## AIM OF THE EXERCISE:
Quote every line of the data below word for word, keeping the same order.

## DATA SHOWN:

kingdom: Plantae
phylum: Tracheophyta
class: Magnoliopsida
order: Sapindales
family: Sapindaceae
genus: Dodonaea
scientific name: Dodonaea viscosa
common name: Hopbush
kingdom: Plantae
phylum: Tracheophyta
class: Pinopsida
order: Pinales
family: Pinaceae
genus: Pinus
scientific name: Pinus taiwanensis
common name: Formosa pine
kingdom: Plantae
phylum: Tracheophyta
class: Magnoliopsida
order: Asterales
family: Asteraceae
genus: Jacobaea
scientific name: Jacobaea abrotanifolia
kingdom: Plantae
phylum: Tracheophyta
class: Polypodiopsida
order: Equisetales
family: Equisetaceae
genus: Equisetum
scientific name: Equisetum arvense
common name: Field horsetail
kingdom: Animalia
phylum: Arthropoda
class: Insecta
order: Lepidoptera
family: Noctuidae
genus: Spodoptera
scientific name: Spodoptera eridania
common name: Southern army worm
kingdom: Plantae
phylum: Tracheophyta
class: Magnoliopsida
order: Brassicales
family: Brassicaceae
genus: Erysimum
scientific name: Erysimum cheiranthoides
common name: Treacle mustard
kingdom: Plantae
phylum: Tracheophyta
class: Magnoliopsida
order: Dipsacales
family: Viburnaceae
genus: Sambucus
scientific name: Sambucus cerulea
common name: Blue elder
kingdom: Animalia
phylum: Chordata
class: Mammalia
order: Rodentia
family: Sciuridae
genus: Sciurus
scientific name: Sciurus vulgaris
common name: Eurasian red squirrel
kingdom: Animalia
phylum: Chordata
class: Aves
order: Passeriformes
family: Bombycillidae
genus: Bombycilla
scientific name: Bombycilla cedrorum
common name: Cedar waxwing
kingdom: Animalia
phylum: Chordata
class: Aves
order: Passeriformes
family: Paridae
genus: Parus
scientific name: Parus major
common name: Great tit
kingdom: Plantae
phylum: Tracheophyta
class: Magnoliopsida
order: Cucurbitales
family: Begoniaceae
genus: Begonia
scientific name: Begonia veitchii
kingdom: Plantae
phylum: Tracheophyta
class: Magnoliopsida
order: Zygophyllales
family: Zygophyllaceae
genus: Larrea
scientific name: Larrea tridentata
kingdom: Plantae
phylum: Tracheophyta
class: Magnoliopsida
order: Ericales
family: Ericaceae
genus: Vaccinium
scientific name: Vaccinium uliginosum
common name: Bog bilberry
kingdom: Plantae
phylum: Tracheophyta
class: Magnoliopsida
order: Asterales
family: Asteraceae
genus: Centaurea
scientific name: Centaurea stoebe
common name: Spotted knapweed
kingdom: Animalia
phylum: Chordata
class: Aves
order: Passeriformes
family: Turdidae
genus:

## FINAL RESULT:
kingdom: Plantae
phylum: Tracheophyta
class: Magnoliopsida
order: Sapindales
family: Sapindaceae
genus: Dodonaea
scientific name: Dodonaea viscosa
common name: Hopbush
kingdom: Plantae
phylum: Tracheophyta
class: Pinopsida
order: Pinales
family: Pinaceae
genus: Pinus
scientific name: Pinus taiwanensis
common name: Formosa pine
kingdom: Plantae
phylum: Tracheophyta
class: Magnoliopsida
order: Asterales
family: Asteraceae
genus: Jacobaea
scientific name: Jacobaea abrotanifolia
kingdom: Plantae
phylum: Tracheophyta
class: Polypodiopsida
order: Equisetales
family: Equisetaceae
genus: Equisetum
scientific name: Equisetum arvense
common name: Field horsetail
kingdom: Animalia
phylum: Arthropoda
class: Insecta
order: Lepidoptera
family: Noctuidae
genus: Spodoptera
scientific name: Spodoptera eridania
common name: Southern army worm
kingdom: Plantae
phylum: Tracheophyta
class: Magnoliopsida
order: Brassicales
family: Brassicaceae
genus: Erysimum
scientific name: Erysimum cheiranthoides
common name: Treacle mustard
kingdom: Plantae
phylum: Tracheophyta
class: Magnoliopsida
order: Dipsacales
family: Viburnaceae
genus: Sambucus
scientific name: Sambucus cerulea
common name: Blue elder
kingdom: Animalia
phylum: Chordata
class: Mammalia
order: Rodentia
family: Sciuridae
genus: Sciurus
scientific name: Sciurus vulgaris
common name: Eurasian red squirrel
kingdom: Animalia
phylum: Chordata
class: Aves
order: Passeriformes
family: Bombycillidae
genus: Bombycilla
scientific name: Bombycilla cedrorum
common name: Cedar waxwing
kingdom: Animalia
phylum: Chordata
class: Aves
order: Passeriformes
family: Paridae
genus: Parus
scientific name: Parus major
common name: Great tit
kingdom: Plantae
phylum: Tracheophyta
class: Magnoliopsida
order: Cucurbitales
family: Begoniaceae
genus: Begonia
scientific name: Begonia veitchii
kingdom: Plantae
phylum: Tracheophyta
class: Magnoliopsida
order: Zygophyllales
family: Zygophyllaceae
genus: Larrea
scientific name: Larrea tridentata
kingdom: Plantae
phylum: Tracheophyta
class: Magnoliopsida
order: Ericales
family: Ericaceae
genus: Vaccinium
scientific name: Vaccinium uliginosum
common name: Bog bilberry
kingdom: Plantae
phylum: Tracheophyta
class: Magnoliopsida
order: Asterales
family: Asteraceae
genus: Centaurea
scientific name: Centaurea stoebe
common name: Spotted knapweed
kingdom: Animalia
phylum: Chordata
class: Aves
order: Passeriformes
family: Turdidae
genus:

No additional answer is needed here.